== Reading passage ==
Now, let me say right here I have no problem with getting lost. Why? Because sooner or later you always find the right way and, especially when it’s a nice day and you’re on the motorcycle, you can discover some really nice roads and places you never would have found otherwise.
But this was well after 10 p.m. on a dark Saturday night, where we still had quite a ways to go and possibly not even enough gas to get to an open gas station. Yikes. No fun at all.
So I took charge. Disregarding the GPS, I found a main road and just decided to head west. My reasoning was we were only a little bit north of the city, so by going west I knew we’d hit some kind of town at some point.
Yes, by this point, that town had to be within about 20 miles, so I was taking a chance, but you need a little excitement every so often, right?
If you watched any episodes of “The Twilight Zone,” you know that a frequent plot device was some kind of isolated place, like a bus station, restaurant, or saloon, with no one around.
So one minute we are on the always busy Thruway, in the midst of bright lights and lots of traffic. The next minute, we are barreling down this pitch black road into murky darkness, heading to who knows where.
Then, out of nowhere, a convenience store with two gas pumps. Whew, that was close.
The minute we pulled in, I knew it was strange. You know how gas stations have those huge iron manhole covers that hide the filler necks for the gas tanks? Normally, they are far away from the pumps.
At this place, they were right beside the pumps. So we had to absorb clanky bump-bumps as we drove up to, and then around the pumps.
Why around? Because two were obviously non-working, with bags taped over the nozzles. The other two looked OK, so I got out. This is when I knew I was in The Twilight Zone.
First of all, it was eerily quiet. You could hear a pin drop, I’m not kidding. In fact, I thought I could hear my wife’s teeth chattering, from the shock of the tank covers and the overall stress of everything.
Then there was the air, or lack of it. The air was so still you had to breathe hard to get some in. Everything is different at night, I know, but this was really taking it to the next level.
Then I looked over at the store itself. There was a blinking neon sign that said “Wally World.” Err, OK.
The door was open, the counter was visible, but there was no one there. The neon sign and the dim lights over the gas pumps provided the only light in the area.
Other than that, it was pitch black, the blackest night I’ve seen in a long, long time. Yikes, again.
I fed in my credit card and, thankfully, the pump was working. As I pumped I imagined:
— Someone walking out of the shadows, with a dusty cap and a flintlock rifle, who somehow got transferred in time from the Civil War;
— The store being full of people who were waiting for a bus to pick them up, after being assured the bridge was not out. Or was it still out?;
— Getting back into the car and seeing a completely different woman there, going into shock when I tell her I don’t know who she is.
Yes, it really was The Twilight Zone at that strange, isolated gas station in the middle of nowhere in the dark of night with the crazy name. Perhaps, if I’d gone into the store to pay with cash, I’d have discovered that Wally World was actually a portal to another dimension.
Being that I had to go to church the next day, I’m sure glad I had the credit card to pay at the pump and keep me in this dimension, haha.
After gassing up, the rest of the trip home was uneventful. I’ve never been so thankful for a tank of gas as I was then, let me tell you.
I promised my wife I’d make sure to gas up before any long trips in the future. Since then, I’ve always stopped for gas when she asks, I mean orders, me to fill up, and I’ve not complained.
We’re not spring chickens anymore and running out of gas always sucks, no matter how old you are, whether you wind up in The Twilight Zone or not. I like long walks as much as anyone, but I don’t like being forced to do them.
In one “Twilight Zone” episode, all the people on earth are slowly being replaced by their exact duplicates from another dimension. Imagine if when Frank — err, sorry, I mean I — got back in the car, it was really his, oops, I mean my, exact double? How weird would that be? I’m sure glad that didn’t happen.

== Activity list ==
(A) From the gas station story, quote the passage starting at "Then there was" and ending at "time. Yikes, again.".
(B) Translate this sentence from the gas station story into Spanish: "I fed in my credit card and, thankfully, the pump was working."
None of the rows below have any bearing on the gas station story.

== Extracted records ==

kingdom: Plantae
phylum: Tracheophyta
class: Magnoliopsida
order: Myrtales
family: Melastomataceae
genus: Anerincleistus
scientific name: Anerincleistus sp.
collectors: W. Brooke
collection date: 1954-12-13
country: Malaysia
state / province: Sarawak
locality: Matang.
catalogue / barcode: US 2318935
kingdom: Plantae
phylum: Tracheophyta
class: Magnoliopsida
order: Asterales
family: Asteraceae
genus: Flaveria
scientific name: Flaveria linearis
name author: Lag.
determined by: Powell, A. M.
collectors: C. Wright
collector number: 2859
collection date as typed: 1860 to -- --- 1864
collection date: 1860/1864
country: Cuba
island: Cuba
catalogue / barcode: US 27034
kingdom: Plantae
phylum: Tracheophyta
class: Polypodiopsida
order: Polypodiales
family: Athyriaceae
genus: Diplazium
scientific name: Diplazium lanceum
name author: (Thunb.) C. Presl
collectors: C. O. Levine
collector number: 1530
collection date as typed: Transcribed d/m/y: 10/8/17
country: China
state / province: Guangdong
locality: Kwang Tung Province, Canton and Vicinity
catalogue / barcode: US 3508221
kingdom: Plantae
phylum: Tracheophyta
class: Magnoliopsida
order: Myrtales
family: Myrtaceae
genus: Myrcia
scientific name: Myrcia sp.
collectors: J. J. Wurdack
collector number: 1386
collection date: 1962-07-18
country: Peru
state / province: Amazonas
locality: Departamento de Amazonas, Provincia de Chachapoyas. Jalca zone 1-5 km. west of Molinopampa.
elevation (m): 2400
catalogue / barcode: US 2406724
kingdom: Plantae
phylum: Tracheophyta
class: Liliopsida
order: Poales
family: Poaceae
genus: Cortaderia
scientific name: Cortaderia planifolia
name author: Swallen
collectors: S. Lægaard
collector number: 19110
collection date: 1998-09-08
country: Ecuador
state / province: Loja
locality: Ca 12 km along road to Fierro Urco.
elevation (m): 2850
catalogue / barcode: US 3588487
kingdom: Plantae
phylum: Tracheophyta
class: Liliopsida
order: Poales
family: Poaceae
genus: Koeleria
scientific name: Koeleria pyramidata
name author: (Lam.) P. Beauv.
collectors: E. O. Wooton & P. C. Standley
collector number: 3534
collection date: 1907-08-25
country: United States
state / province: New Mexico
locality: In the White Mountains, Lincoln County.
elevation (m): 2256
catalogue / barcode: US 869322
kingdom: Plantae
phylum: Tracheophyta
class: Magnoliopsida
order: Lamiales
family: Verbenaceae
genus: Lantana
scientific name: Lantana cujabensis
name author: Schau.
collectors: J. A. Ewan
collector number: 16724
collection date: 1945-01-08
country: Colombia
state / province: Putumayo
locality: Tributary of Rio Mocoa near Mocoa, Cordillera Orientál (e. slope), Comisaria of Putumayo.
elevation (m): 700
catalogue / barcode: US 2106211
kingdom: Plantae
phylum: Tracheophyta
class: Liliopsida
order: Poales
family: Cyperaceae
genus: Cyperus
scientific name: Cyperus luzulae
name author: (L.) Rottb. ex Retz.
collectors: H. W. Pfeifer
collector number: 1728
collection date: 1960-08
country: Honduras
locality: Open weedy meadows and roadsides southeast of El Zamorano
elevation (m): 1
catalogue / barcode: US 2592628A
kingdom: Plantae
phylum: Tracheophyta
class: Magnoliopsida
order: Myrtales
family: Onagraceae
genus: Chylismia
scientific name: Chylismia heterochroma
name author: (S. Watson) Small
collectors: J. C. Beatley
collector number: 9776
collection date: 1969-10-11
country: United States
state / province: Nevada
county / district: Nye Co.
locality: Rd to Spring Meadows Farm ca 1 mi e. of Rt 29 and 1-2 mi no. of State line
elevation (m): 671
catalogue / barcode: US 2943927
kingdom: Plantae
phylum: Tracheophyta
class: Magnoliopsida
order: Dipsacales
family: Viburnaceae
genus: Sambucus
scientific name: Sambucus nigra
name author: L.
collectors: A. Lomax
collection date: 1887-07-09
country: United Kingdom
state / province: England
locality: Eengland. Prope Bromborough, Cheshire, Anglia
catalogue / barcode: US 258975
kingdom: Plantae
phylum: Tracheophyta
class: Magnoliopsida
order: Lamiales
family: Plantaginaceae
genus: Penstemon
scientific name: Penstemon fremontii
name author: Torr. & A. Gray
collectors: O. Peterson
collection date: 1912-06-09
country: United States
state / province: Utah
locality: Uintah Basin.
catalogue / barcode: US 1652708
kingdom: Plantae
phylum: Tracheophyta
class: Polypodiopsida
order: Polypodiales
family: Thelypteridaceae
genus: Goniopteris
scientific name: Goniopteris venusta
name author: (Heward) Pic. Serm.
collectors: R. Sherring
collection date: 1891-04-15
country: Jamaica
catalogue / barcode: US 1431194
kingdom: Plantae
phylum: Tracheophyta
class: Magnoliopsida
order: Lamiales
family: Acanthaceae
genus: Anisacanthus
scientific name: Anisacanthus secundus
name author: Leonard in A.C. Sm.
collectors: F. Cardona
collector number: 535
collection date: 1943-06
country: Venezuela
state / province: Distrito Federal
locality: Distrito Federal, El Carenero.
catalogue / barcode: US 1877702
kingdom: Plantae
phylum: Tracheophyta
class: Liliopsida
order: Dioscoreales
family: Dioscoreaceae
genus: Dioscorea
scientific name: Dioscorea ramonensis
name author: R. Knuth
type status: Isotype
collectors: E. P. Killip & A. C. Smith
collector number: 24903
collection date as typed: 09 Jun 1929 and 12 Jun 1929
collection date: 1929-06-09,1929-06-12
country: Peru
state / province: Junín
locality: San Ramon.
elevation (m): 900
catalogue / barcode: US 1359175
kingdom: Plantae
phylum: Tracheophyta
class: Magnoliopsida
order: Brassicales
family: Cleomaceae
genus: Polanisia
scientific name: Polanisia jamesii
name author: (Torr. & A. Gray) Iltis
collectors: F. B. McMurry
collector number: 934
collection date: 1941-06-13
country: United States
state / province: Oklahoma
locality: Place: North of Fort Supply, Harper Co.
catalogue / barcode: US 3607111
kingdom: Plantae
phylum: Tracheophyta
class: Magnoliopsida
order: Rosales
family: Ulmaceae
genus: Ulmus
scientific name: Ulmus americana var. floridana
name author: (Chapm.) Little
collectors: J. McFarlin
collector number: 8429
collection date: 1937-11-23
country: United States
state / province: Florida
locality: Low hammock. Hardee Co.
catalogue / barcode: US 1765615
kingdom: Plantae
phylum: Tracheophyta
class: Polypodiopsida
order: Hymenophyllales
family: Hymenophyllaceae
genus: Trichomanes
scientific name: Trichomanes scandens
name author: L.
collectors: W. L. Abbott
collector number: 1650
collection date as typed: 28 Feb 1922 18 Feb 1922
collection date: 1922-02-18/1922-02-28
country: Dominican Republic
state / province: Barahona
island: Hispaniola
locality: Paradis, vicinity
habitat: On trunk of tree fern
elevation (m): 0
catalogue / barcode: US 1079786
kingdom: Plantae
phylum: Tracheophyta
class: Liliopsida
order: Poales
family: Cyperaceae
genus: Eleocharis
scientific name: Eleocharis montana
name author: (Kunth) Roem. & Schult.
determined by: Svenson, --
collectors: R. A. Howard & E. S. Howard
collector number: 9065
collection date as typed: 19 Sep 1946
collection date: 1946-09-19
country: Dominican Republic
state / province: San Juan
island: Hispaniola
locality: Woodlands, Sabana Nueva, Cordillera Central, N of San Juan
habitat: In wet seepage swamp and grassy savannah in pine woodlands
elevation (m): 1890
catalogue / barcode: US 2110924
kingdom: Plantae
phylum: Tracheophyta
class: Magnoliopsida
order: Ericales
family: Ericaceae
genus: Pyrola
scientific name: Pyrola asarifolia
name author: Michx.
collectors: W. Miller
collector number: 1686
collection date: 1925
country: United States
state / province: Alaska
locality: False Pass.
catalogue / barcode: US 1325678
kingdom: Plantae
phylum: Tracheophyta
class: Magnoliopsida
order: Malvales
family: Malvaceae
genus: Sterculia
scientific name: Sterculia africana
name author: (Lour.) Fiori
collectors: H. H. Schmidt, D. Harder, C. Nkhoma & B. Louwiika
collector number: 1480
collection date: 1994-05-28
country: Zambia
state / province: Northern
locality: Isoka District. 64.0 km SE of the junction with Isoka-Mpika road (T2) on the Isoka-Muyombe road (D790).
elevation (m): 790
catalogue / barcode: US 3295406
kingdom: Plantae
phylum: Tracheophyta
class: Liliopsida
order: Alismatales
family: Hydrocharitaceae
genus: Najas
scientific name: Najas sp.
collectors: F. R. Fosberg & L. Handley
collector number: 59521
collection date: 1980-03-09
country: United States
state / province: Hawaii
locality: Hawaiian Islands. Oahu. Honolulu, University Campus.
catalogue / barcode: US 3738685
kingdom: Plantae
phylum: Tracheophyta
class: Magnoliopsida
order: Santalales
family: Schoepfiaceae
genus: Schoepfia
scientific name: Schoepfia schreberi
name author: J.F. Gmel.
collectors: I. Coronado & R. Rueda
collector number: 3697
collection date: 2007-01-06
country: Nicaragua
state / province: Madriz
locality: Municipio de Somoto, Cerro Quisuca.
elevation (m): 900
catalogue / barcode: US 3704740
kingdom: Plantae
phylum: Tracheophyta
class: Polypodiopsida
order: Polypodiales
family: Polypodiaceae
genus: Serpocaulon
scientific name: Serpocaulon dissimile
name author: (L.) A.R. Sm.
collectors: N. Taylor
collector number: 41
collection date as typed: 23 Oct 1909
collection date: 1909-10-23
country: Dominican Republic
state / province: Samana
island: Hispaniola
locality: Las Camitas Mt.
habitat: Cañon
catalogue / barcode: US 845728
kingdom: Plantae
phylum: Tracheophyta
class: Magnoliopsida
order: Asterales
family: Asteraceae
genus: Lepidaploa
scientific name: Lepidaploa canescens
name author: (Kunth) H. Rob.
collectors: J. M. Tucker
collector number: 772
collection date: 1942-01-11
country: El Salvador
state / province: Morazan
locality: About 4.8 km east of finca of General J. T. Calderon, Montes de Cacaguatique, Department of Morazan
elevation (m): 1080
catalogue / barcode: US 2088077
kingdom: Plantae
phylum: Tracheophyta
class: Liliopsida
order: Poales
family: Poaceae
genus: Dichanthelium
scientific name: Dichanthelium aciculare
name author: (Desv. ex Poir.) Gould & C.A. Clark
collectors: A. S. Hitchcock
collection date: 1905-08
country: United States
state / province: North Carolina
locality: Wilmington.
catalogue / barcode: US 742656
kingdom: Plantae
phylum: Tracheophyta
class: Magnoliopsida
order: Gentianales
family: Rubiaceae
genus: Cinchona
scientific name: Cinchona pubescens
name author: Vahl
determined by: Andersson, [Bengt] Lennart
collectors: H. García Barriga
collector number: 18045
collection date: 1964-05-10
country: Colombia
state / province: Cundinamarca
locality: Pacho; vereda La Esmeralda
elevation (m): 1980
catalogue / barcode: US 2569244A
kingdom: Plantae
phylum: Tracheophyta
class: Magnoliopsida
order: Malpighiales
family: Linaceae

== Completed exercise ==
(A)
Then there was the air, or lack of it. The air was so still you had to breathe hard to get some in. Everything is different at night, I know, but this was really taking it to the next level.
Then I looked over at the store itself. There was a blinking neon sign that said “Wally World.” Err, OK.
The door was open, the counter was visible, but there was no one there. The neon sign and the dim lights over the gas pumps provided the only light in the area.
Other than that, it was pitch black, the blackest night I’ve seen in a long, long time. Yikes, again.

(B) Introduje mi tarjeta de crédito y, por suerte, el surtidor funcionaba.